_Excerpt provided:_
--- START ---

Author: DK Publishing
Binding: Board Book
Year Distributed: 2010 - 2011
Availability: Past Books
Themes/Topics: Colors, Babies, Play
The lift-the-flap pages and touch-and-feel features of this bright board book invite readers to play peekaboo with the children on the page.
Age Group 6 months
What’s Happening at this Age
- Grabbing book pages
- Patting book pages
- Putting the book in their mouth, which shows their desire to explore the book further
Your little one is much more coordinated and can really grab onto things these days and not just your hair! They’re excited to get into the books you’re sharing and are increasingly able to handle the pages of board books. They’re also likely starting to drool and chew on things as their new teeth break through. It’s absolutely fine that your dear one is chewing on books now. The comfort they get from chewing on pages will be associated with books and will be another reason to love reading time!
Click here to see a full list of milestones for your 6-month-old as well as tips and activities for you and your baby!
Why did we select this book?
Many children like to play peekaboo at this age enjoying the surprise as something hidden is revealed. As we know from playing peekaboo, much of a child's delight comes from the adult's facial expressions and excited words. This game can be played simply by hiding behind a hand or a blanket, and it can also be very exciting for a child when done in a book. That this book also has touch-and-feel elements adds to the interactive experience.

--- END ---

_Data shown:_
--- START ---

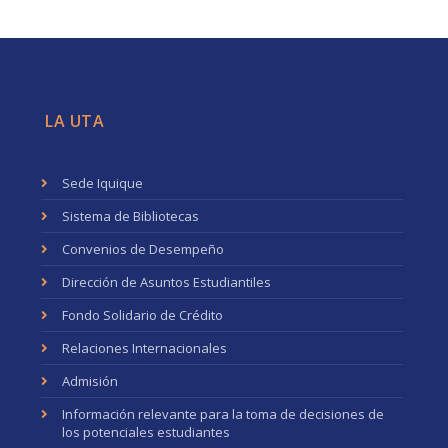
LA UTA
Sede Iquique
Sistema de Bibliotecas
Convenios de Desempeño
Dirección de Asuntos Estudiantiles
Fondo Solidario de Crédito
Relaciones Internacionales
Admisión
Información relevante para la toma de decisiones de
los potenciales estudiantes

--- END ---

_What is needed:_
Carry on the write-up of the peekaboo board book for babies from its last sentence, in the same style.

_The answer:_
This book invites you to have great interactive conversations with your child. The book asks, “Where is the baby?” and then allows you to answer the question by lifting the flap. You can exaggerate the word peekaboo as you would when playing the peekaboo game with your child. You can also point to all the colors on the page. For example, “The teddy bear has a red raincoat, the baby has a red raincoat, and look, there is a red umbrella.” Have your child touch the red spots on the raincoat while you say the word red. You can also relate objects in the book to objects in your child’s life. The baby in the book has a blue blanket. You can talk about your child’s blanket and what color it is. All of these interactions build important relationships between objects and words in your child’s brain.